§ KUTIPAN
##############################
Rabu, 06 Januari 2016

Duh, Kejatuhan Daun!

Meng’aduh’ karena kejatuhan daun? Apanya, sih? Padahal cuma daun. Apanya yang di-aduh-in?

Jadi begini. Saya cerita dulu, ya. Beberapa waktu lalu saya sedang di luar. Naik motor sendirian. Entah habis ada urusan apa, saya lupa. Tapi yang saya ingat, karena saya lagi nggak buru-buru, saya sempatkan muter-muter jalanan di Kota Lumajang tersayang (nggak pake kata cinta, takutnya cinta-cintaan!). Hobi saya memang gitu, kalo ada waktu kosong. Saya suka mengendarai motor saya dengan kecepatan 40-45 km/jam. Tidak terlalu lambat, tidak terlalu cepat. Pagi itu saya memacu kendaraan sambil menikmati hawa Lumajang yang dingin-dingin gimana gitu karena memang lagi pagi. Sambil menonton aktivitas orang-orang yang sedang bersiap untuk aktivitas hari itu, yang kebetulan saya lagi libur. Sambil menyapa matahari pagi dengan senyum. Sambil menikmati kesendirian di motor juga. Iya-iya! Jomblo. Puas?
##############################
§ DAFTAR TUGAS
A – Tolong jawab pertanyaan berikut tentang cerita kejatuhan daun di atas.
(i) Hari dan tanggal apa yang tertulis di bagian paling atas?
(ii) Di kota mana penulis berkeliling naik motor?
(iii) Berapa kecepatan yang disukai penulis saat mengendarai motornya?
B – Tulis kembali bagian cerita kejatuhan daun mulai dari "Jadi begini. Saya" sampai "Iya-iya! Jomblo. Puas?", dan ganti "motor" dengan "skuter".
C – Lanjutkan cerita kejatuhan daun itu dari kalimat terakhir yang ada.

§ CUPLIKAN DATA
##############################
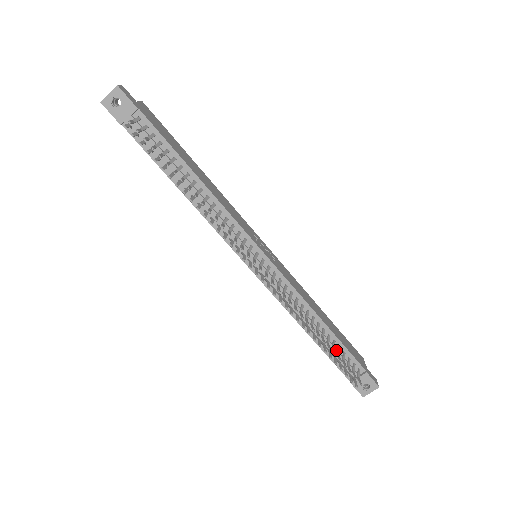
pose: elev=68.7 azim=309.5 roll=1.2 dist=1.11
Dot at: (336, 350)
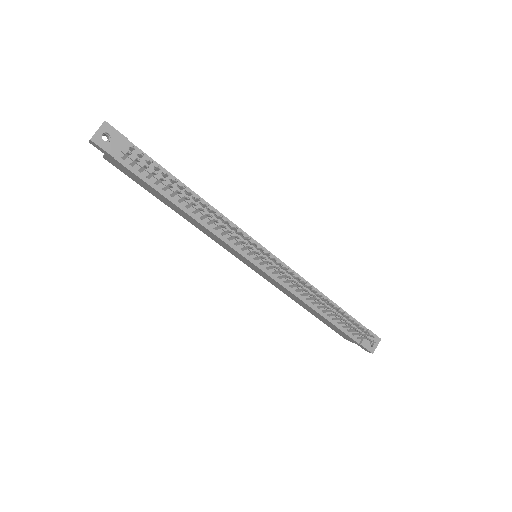
Dot at: occluded
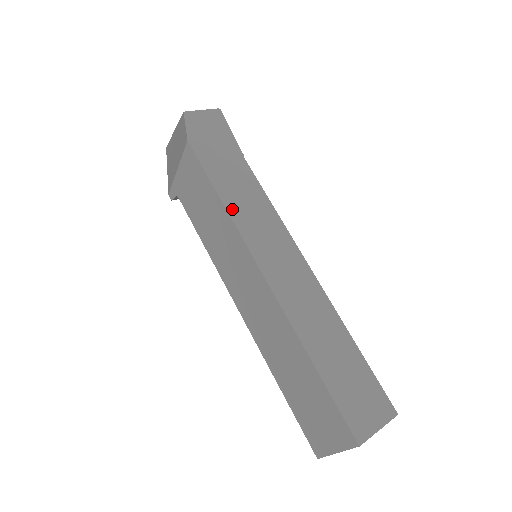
##############################
§ KUNCI JAWABAN
A –
(i) Rabu, 06 Januari 2016
(ii) Kota Lumajang
(iii) 40-45 km/jam

B –
Jadi begini. Saya cerita dulu, ya. Beberapa waktu lalu saya sedang di luar. Naik skuter sendirian. Entah habis ada urusan apa, saya lupa. Tapi yang saya ingat, karena saya lagi nggak buru-buru, saya sempatkan muter-muter jalanan di Kota Lumajang tersayang (nggak pake kata cinta, takutnya cinta-cintaan!). Hobi saya memang gitu, kalo ada waktu kosong. Saya suka mengendarai skuter saya dengan kecepatan 40-45 km/jam. Tidak terlalu lambat, tidak terlalu cepat. Pagi itu saya memacu kendaraan sambil menikmati hawa Lumajang yang dingin-dingin gimana gitu karena memang lagi pagi. Sambil menonton aktivitas orang-orang yang sedang bersiap untuk aktivitas hari itu, yang kebetulan saya lagi libur. Sambil menyapa matahari pagi dengan senyum. Sambil menikmati kesendirian di skuter juga. Iya-iya! Jomblo. Puas?

C –
Setelah melewati jalan PB. Sudirman yang masih sepi, saya membelokkan motor ke arah alun-alun. Masih banyak sisa-sisa warga (sisa-sisa?) yang tadinya jogging mengitari alun-alun Lumajang. Alun-alun Lumajang dikelilingi oleh pohon-pohon di sisi luarnya, yang saya sampe sekarang masih belum tahu itu pohon apa. Tapi yang saya suka dari pohon tersebut adalah dalam kurun waktu tertentu pohon tersebut berbunga warna kuning dan bunga tersebut digugurkan seperti bunga sakura :p. Bukan flamboyan tapi, ya. Hehehe.

 Pagi itu, dari jauh, dari jembatan kali asem saya sudah tidak tahan untuk tersenyum melihat daun-daun yang berguguran diterpa angin di jalan Alun-alun. Sambil mikir, “wah, sebentar lagi saya akan melalui daun-daun gugur itu. Asik, nih!” Lalu saya menaikkan kecepatan motor menuju alun-alun. Pengen gitu, kan. Galau-galauan, drama-dramaan, sok-sokan kayak di film india. Di kepala saya saat itupun sudah sukses memutarkan opening lagunya Payung Teduh yang Menuju Senja. Entahlah, padahal pagi-pagi! Sampai saat itu saya terlalu dalam memutar gas di motor saya. Terlalu cepat. Dan satu daun kecil saya lihat akan jatuh ke arah saya. Dan....

PLOKKKK!!

Duh!

Satu daun tersebut jatuh tepat di hidung saya. Dan rasanya sakit. Padahal cuma daun. Dan saya saat itu jadi benci sama daun. Gimana, sih. Sakit kena idung!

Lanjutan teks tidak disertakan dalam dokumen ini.